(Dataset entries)
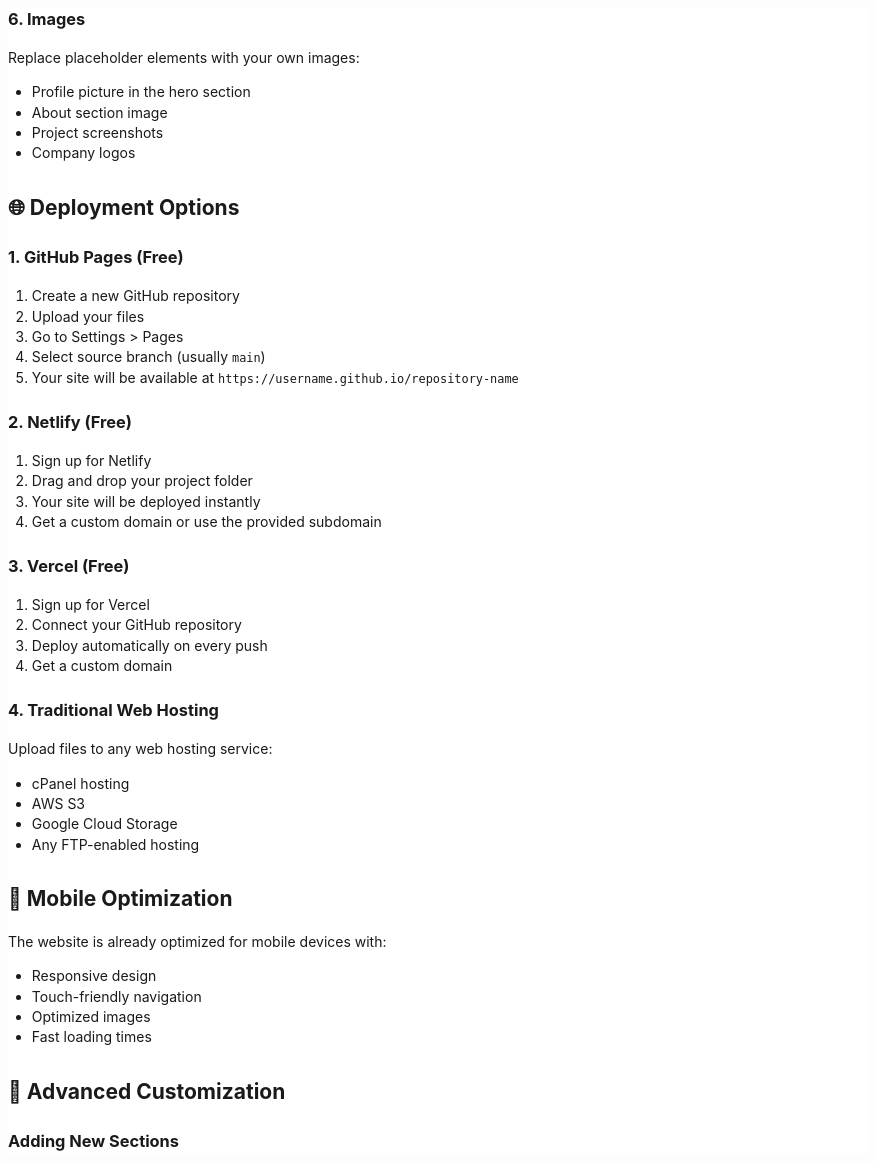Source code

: ### 6. Images

Replace placeholder elements with your own images:
- Profile picture in the hero section
- About section image
- Project screenshots
- Company logos

## 🌐 Deployment Options

### 1. GitHub Pages (Free)

1. Create a new GitHub repository
2. Upload your files
3. Go to Settings > Pages
4. Select source branch (usually `main`)
5. Your site will be available at `https://username.github.io/repository-name`

### 2. Netlify (Free)

1. Sign up for Netlify
2. Drag and drop your project folder
3. Your site will be deployed instantly
4. Get a custom domain or use the provided subdomain

### 3. Vercel (Free)

1. Sign up for Vercel
2. Connect your GitHub repository
3. Deploy automatically on every push
4. Get a custom domain

### 4. Traditional Web Hosting

Upload files to any web hosting service:
- cPanel hosting
- AWS S3
- Google Cloud Storage
- Any FTP-enabled hosting

## 📱 Mobile Optimization

The website is already optimized for mobile devices with:
- Responsive design
- Touch-friendly navigation
- Optimized images
- Fast loading times

## 🔧 Advanced Customization

### Adding New Sections

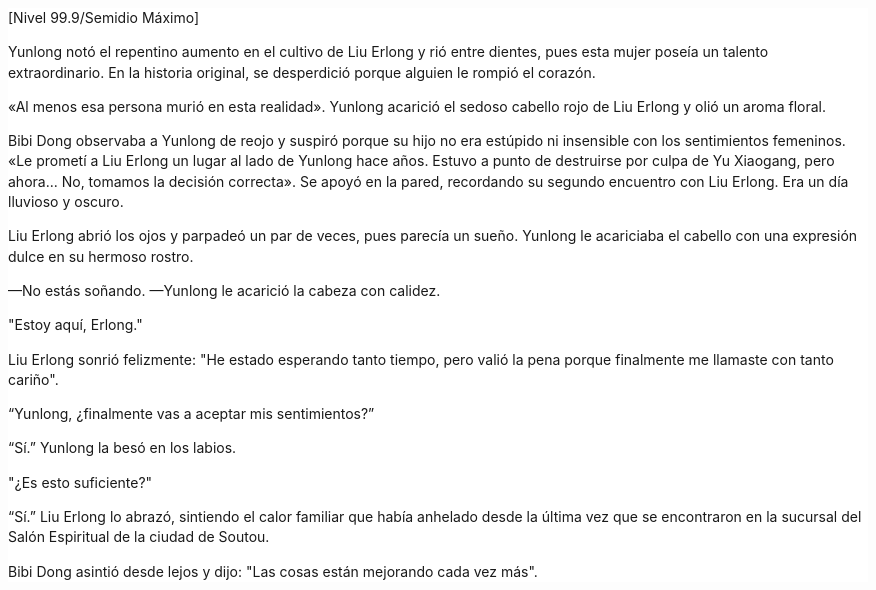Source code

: [Nivel 99.9/Semidio Máximo]

Yunlong notó el repentino aumento en el cultivo de Liu Erlong y rió entre dientes, pues esta mujer poseía un talento extraordinario. En la historia original, se desperdició porque alguien le rompió el corazón.

«Al menos esa persona murió en esta realidad». Yunlong acarició el sedoso cabello rojo de Liu Erlong y olió un aroma floral.

Bibi Dong observaba a Yunlong de reojo y suspiró porque su hijo no era estúpido ni insensible con los sentimientos femeninos. «Le prometí a Liu Erlong un lugar al lado de Yunlong hace años. Estuvo a punto de destruirse por culpa de Yu Xiaogang, pero ahora... No, tomamos la decisión correcta». Se apoyó en la pared, recordando su segundo encuentro con Liu Erlong. Era un día lluvioso y oscuro.

Liu Erlong abrió los ojos y parpadeó un par de veces, pues parecía un sueño. Yunlong le acariciaba el cabello con una expresión dulce en su hermoso rostro.

—No estás soñando. —Yunlong le acarició la cabeza con calidez.

"Estoy aquí, Erlong."

Liu Erlong sonrió felizmente: "He estado esperando tanto tiempo, pero valió la pena porque finalmente me llamaste con tanto cariño".

“Yunlong, ¿finalmente vas a aceptar mis sentimientos?”

“Sí.” Yunlong la besó en los labios.

"¿Es esto suficiente?"

“Sí.” Liu Erlong lo abrazó, sintiendo el calor familiar que había anhelado desde la última vez que se encontraron en la sucursal del Salón Espiritual de la ciudad de Soutou.

Bibi Dong asintió desde lejos y dijo: "Las cosas están mejorando cada vez más".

* _AIM OF THE EXERCISE_:
The entries are to be written out again exactly, though without any images.

* _WRITTEN REPLY_:
Source code

: ### 6. Images

Replace placeholder elements with your own images:
- Profile picture in the hero section
- About section image
- Project screenshots
- Company logos

## 🌐 Deployment Options

### 1. GitHub Pages (Free)

1. Create a new GitHub repository
2. Upload your files
3. Go to Settings > Pages
4. Select source branch (usually `main`)
5. Your site will be available at `https://username.github.io/repository-name`

### 2. Netlify (Free)

1. Sign up for Netlify
2. Drag and drop your project folder
3. Your site will be deployed instantly
4. Get a custom domain or use the provided subdomain

### 3. Vercel (Free)

1. Sign up for Vercel
2. Connect your GitHub repository
3. Deploy automatically on every push
4. Get a custom domain

### 4. Traditional Web Hosting

Upload files to any web hosting service:
- cPanel hosting
- AWS S3
- Google Cloud Storage
- Any FTP-enabled hosting

## 📱 Mobile Optimization

The website is already optimized for mobile devices with:
- Responsive design
- Touch-friendly navigation
- Optimized images
- Fast loading times

## 🔧 Advanced Customization

### Adding New Sections

Source code

: [Nivel 99.9/Semidio Máximo]

Yunlong notó el repentino aumento en el cultivo de Liu Erlong y rió entre dientes, pues esta mujer poseía un talento extraordinario. En la historia original, se desperdició porque alguien le rompió el corazón.

«Al menos esa persona murió en esta realidad». Yunlong acarició el sedoso cabello rojo de Liu Erlong y olió un aroma floral.

Bibi Dong observaba a Yunlong de reojo y suspiró porque su hijo no era estúpido ni insensible con los sentimientos femeninos. «Le prometí a Liu Erlong un lugar al lado de Yunlong hace años. Estuvo a punto de destruirse por culpa de Yu Xiaogang, pero ahora... No, tomamos la decisión correcta». Se apoyó en la pared, recordando su segundo encuentro con Liu Erlong. Era un día lluvioso y oscuro.

Liu Erlong abrió los ojos y parpadeó un par de veces, pues parecía un sueño. Yunlong le acariciaba el cabello con una expresión dulce en su hermoso rostro.

—No estás soñando. —Yunlong le acarició la cabeza con calidez.

"Estoy aquí, Erlong."

Liu Erlong sonrió felizmente: "He estado esperando tanto tiempo, pero valió la pena porque finalmente me llamaste con tanto cariño".

“Yunlong, ¿finalmente vas a aceptar mis sentimientos?”

“Sí.” Yunlong la besó en los labios.

"¿Es esto suficiente?"

“Sí.” Liu Erlong lo abrazó, sintiendo el calor familiar que había anhelado desde la última vez que se encontraron en la sucursal del Salón Espiritual de la ciudad de Soutou.

Bibi Dong asintió desde lejos y dijo: "Las cosas están mejorando cada vez más".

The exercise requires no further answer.